> _Data supplied_
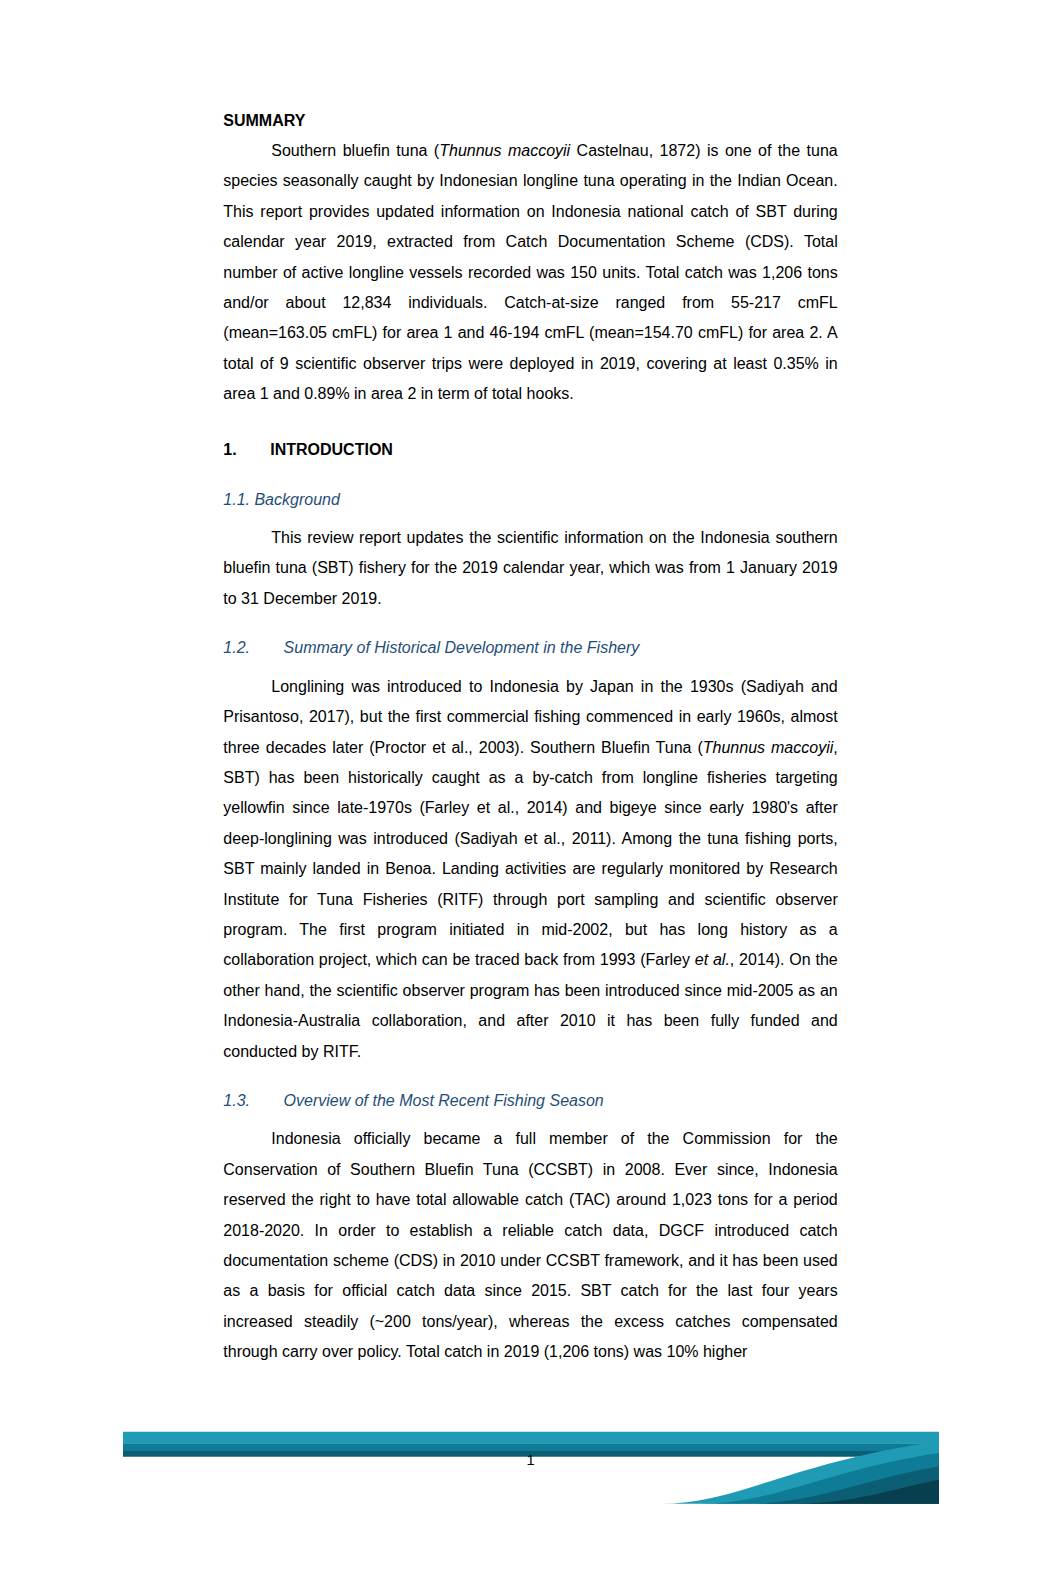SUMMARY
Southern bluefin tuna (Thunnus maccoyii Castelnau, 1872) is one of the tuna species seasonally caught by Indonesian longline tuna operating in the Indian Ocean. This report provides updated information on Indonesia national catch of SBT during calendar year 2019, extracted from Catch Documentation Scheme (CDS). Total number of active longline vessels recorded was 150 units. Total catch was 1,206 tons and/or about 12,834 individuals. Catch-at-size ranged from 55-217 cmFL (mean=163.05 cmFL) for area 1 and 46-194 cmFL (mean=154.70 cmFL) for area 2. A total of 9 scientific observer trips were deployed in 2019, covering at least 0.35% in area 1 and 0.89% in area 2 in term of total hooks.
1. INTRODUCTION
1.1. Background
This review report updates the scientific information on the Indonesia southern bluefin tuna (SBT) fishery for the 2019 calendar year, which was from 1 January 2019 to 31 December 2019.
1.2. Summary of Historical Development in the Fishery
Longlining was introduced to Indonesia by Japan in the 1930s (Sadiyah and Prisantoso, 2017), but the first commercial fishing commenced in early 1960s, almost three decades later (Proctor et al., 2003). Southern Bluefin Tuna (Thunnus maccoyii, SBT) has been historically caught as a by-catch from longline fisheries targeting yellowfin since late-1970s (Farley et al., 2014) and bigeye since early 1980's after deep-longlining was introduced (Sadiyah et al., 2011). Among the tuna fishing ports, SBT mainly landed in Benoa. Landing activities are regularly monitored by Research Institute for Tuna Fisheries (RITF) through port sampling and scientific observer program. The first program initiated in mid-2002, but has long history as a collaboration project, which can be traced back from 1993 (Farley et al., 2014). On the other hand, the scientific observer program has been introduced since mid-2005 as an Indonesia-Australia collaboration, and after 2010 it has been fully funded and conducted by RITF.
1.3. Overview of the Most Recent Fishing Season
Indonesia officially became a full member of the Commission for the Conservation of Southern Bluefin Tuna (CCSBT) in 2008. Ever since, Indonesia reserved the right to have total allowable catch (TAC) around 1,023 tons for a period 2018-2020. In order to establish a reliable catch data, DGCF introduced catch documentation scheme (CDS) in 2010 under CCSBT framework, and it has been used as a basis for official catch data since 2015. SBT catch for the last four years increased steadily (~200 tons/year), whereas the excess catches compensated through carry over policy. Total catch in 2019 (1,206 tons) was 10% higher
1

> _What you are asked to do_
What is needed is an exact copy of the lines from the start of the listing above through the line that holds "Longlining was introduced to", with the pictures left out.

> _The answer_
SUMMARY
Southern bluefin tuna (Thunnus maccoyii Castelnau, 1872) is one of the tuna species seasonally caught by Indonesian longline tuna operating in the Indian Ocean. This report provides updated information on Indonesia national catch of SBT during calendar year 2019, extracted from Catch Documentation Scheme (CDS). Total number of active longline vessels recorded was 150 units. Total catch was 1,206 tons and/or about 12,834 individuals. Catch-at-size ranged from 55-217 cmFL (mean=163.05 cmFL) for area 1 and 46-194 cmFL (mean=154.70 cmFL) for area 2. A total of 9 scientific observer trips were deployed in 2019, covering at least 0.35% in area 1 and 0.89% in area 2 in term of total hooks.
1. INTRODUCTION
1.1. Background
This review report updates the scientific information on the Indonesia southern bluefin tuna (SBT) fishery for the 2019 calendar year, which was from 1 January 2019 to 31 December 2019.
1.2. Summary of Historical Development in the Fishery
Longlining was introduced to Indonesia by Japan in the 1930s (Sadiyah and Prisantoso, 2017), but the first commercial fishing commenced in early 1960s, almost three decades later (Proctor et al., 2003). Southern Bluefin Tuna (Thunnus maccoyii, SBT) has been historically caught as a by-catch from longline fisheries targeting yellowfin since late-1970s (Farley et al., 2014) and bigeye since early 1980's after deep-longlining was introduced (Sadiyah et al., 2011). Among the tuna fishing ports, SBT mainly landed in Benoa. Landing activities are regularly monitored by Research Institute for Tuna Fisheries (RITF) through port sampling and scientific observer program. The first program initiated in mid-2002, but has long history as a collaboration project, which can be traced back from 1993 (Farley et al., 2014). On the other hand, the scientific observer program has been introduced since mid-2005 as an Indonesia-Australia collaboration, and after 2010 it has been fully funded and conducted by RITF.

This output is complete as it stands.